Nerden çıktı şimdi Maraş ve Morfu olmazsa müzakerelerle Kıbrıs sorunu çözümlenemez tehditleriniz. Rum halkının desteğini ve güvenini yeniden mi kazanmaya çalışıyorsunuz. Bitti.
Kulak veriniz. Size, istifa et diyorlar. Sizi Evangelos Florakis üssündeki trajik patlamadan, ölümlerden ve yıkımdan sorumlu tutuyorlar. Özel araştırma komisyonu sizi ciddi şekilde suçladı, ve dokunulmazlığınız kaldırıldığı anda yargı önüne çıkabilirsiniz.
O nedenle kahramanlığa soyunmayınız.
Yakında, size güvenleri kalmadığı gerekçesi ile, sizi Kıbrıs müzakerelerindeki temsilcileri görevinden de alabilirler.

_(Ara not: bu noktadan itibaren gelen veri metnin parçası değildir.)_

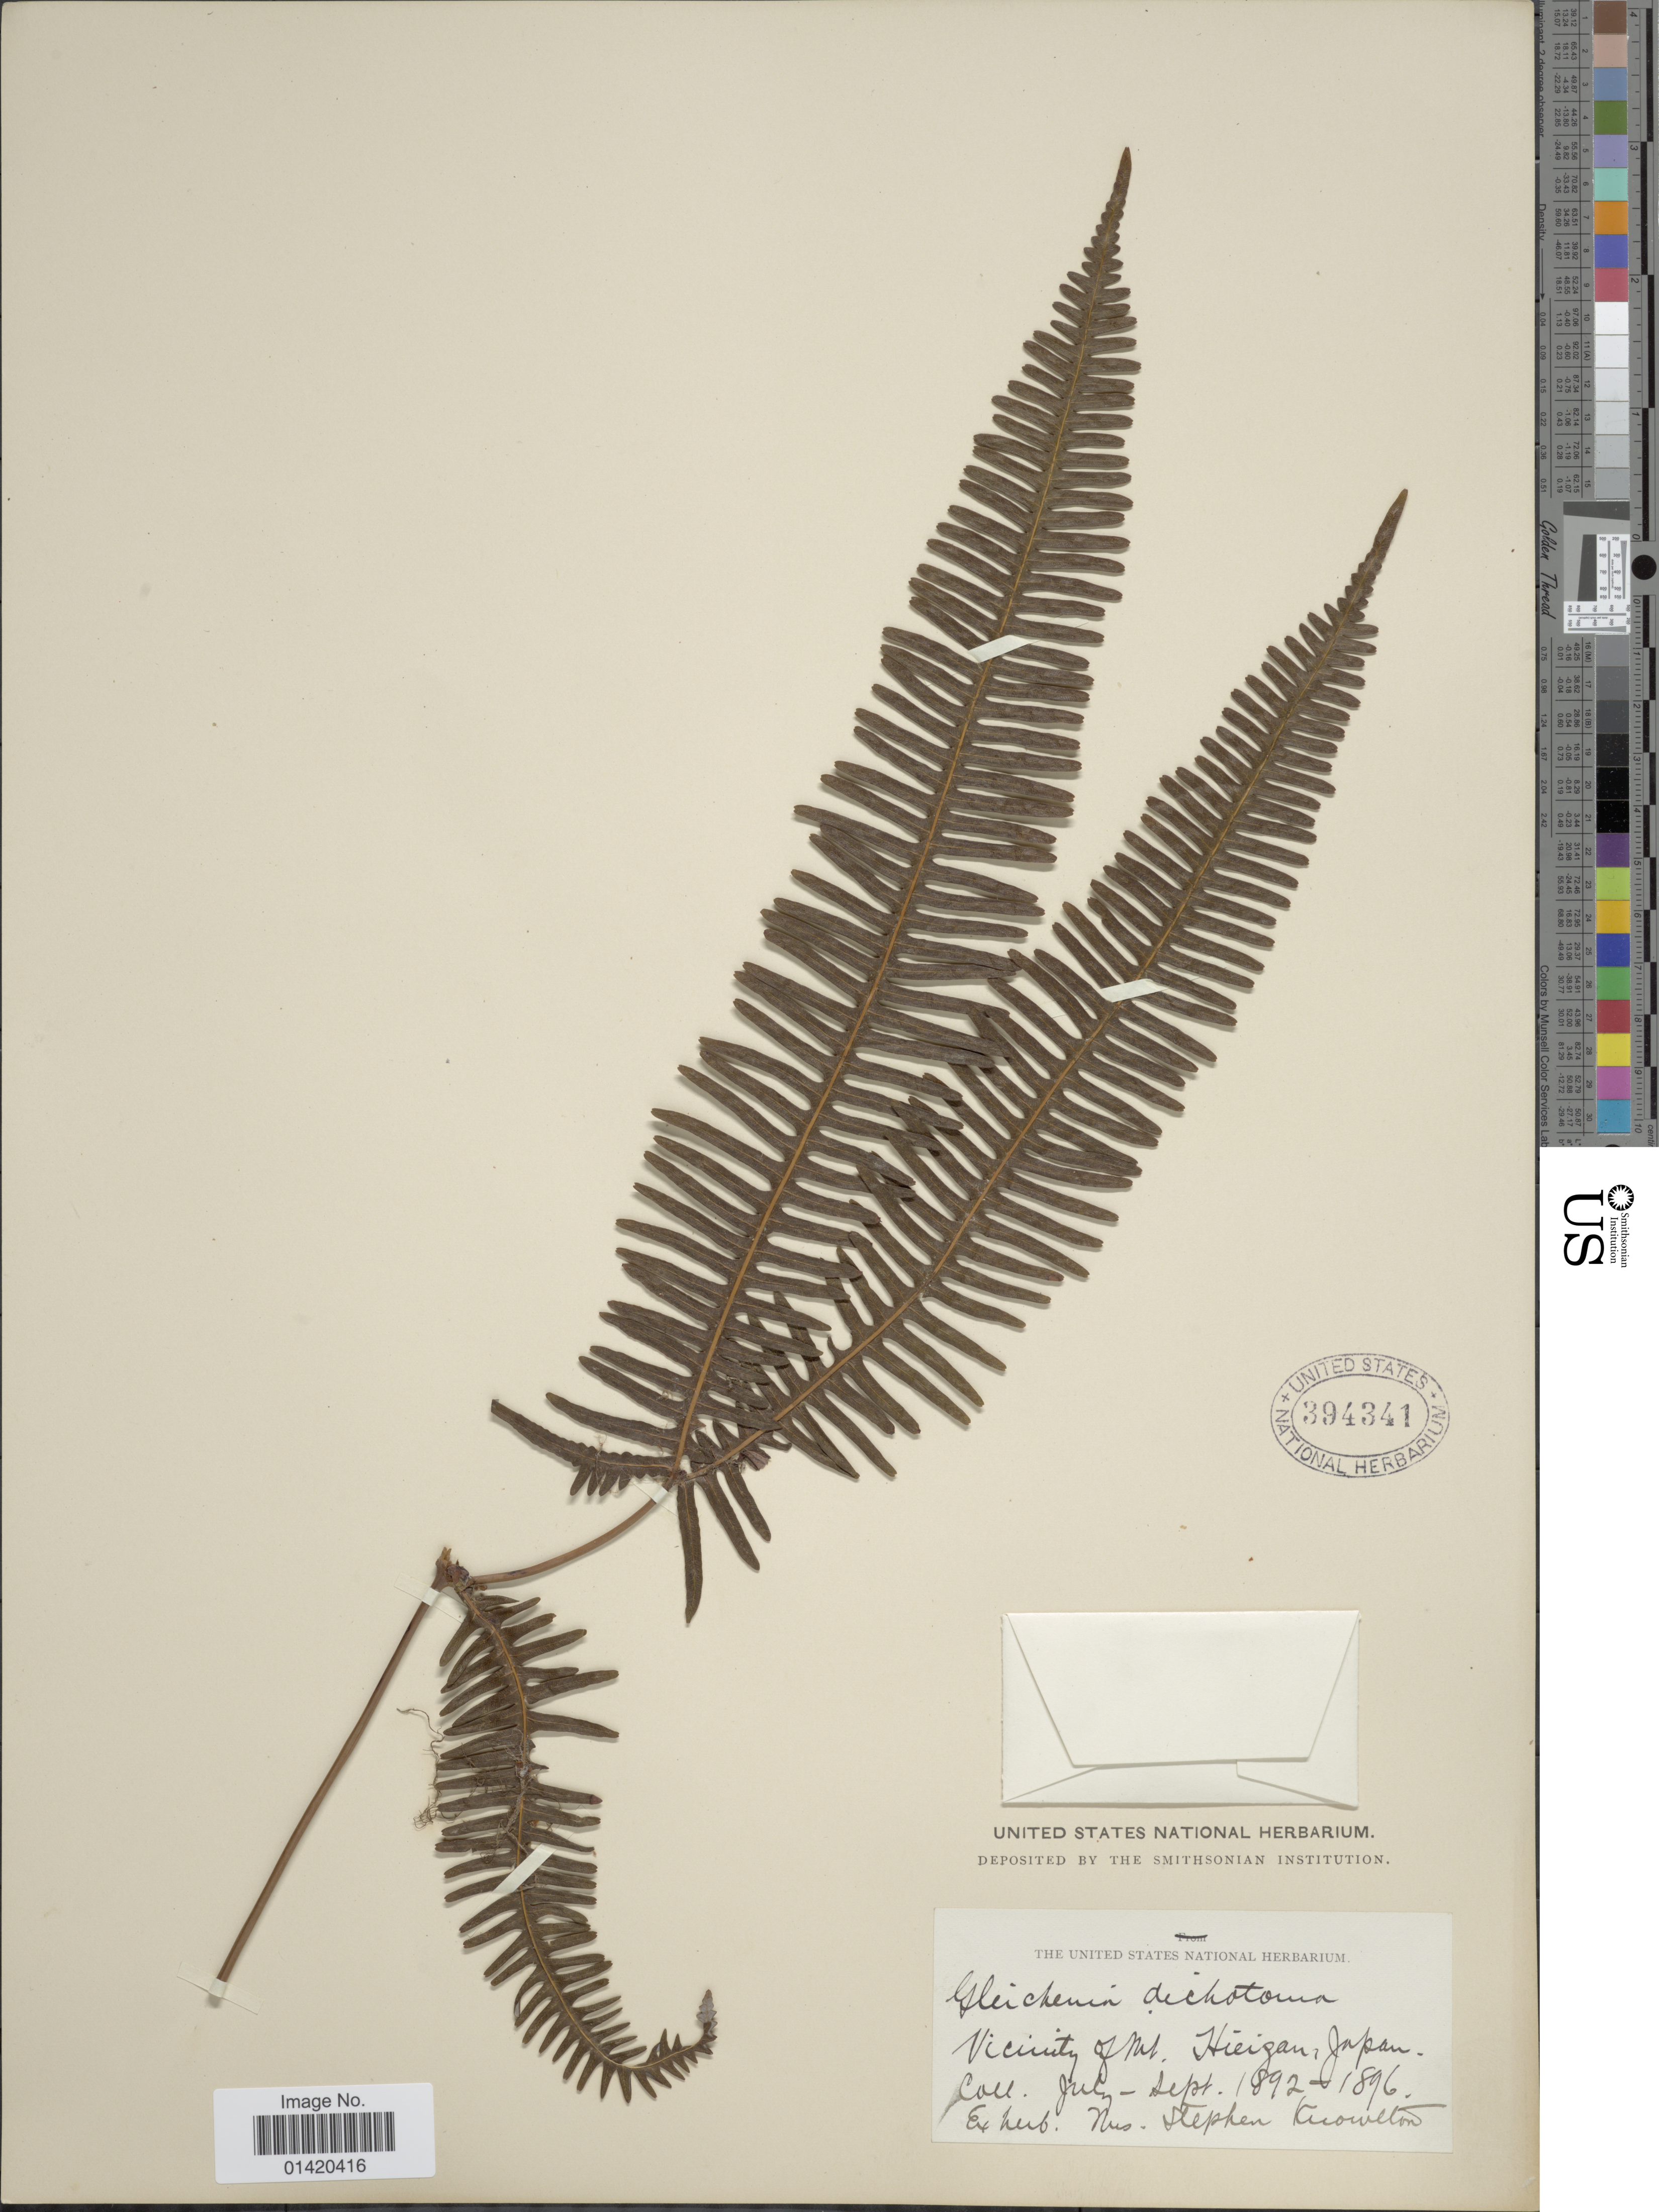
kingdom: Plantae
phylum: Tracheophyta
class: Polypodiopsida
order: Gleicheniales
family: Gleicheniaceae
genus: Dicranopteris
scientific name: Dicranopteris linearis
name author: (Burm. f.) Underw.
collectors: ex Herb. Mrs. Stephen Knowlton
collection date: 1892-07/1892-09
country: Japan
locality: Vicinity of Mt Hieizan.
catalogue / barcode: US 394341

İşte o zaman müzakereler sil baştan başlatılır. Yeni müzakereciniz her kim olursa olsun, o da, Maraşı, Girneyi, Değirmenliği, Güzelyurdu geri ister. Başpiskopos Hrisostomos da ona akıl verir ve ELAM ile eski EOKAcılar da aslanlar gibi kükrerler ve Kıbrısın birleştirilip, gümüş tepside önünüze konması rüyalarınız da kabusa dönüşür.
Bizden söylemesi.
Haylazlık, kabadayılık, Türklere baskı, ambargolar, hiçbir şey kazandırmaz, kazandırmayacak. O nedenle, yol yakın iken Türklerle anlaşmaya, uzlaşmaya, paylaşmaya bakınız.
İşin sonunda pirince giderken evdeki bulgurdan olmak da var.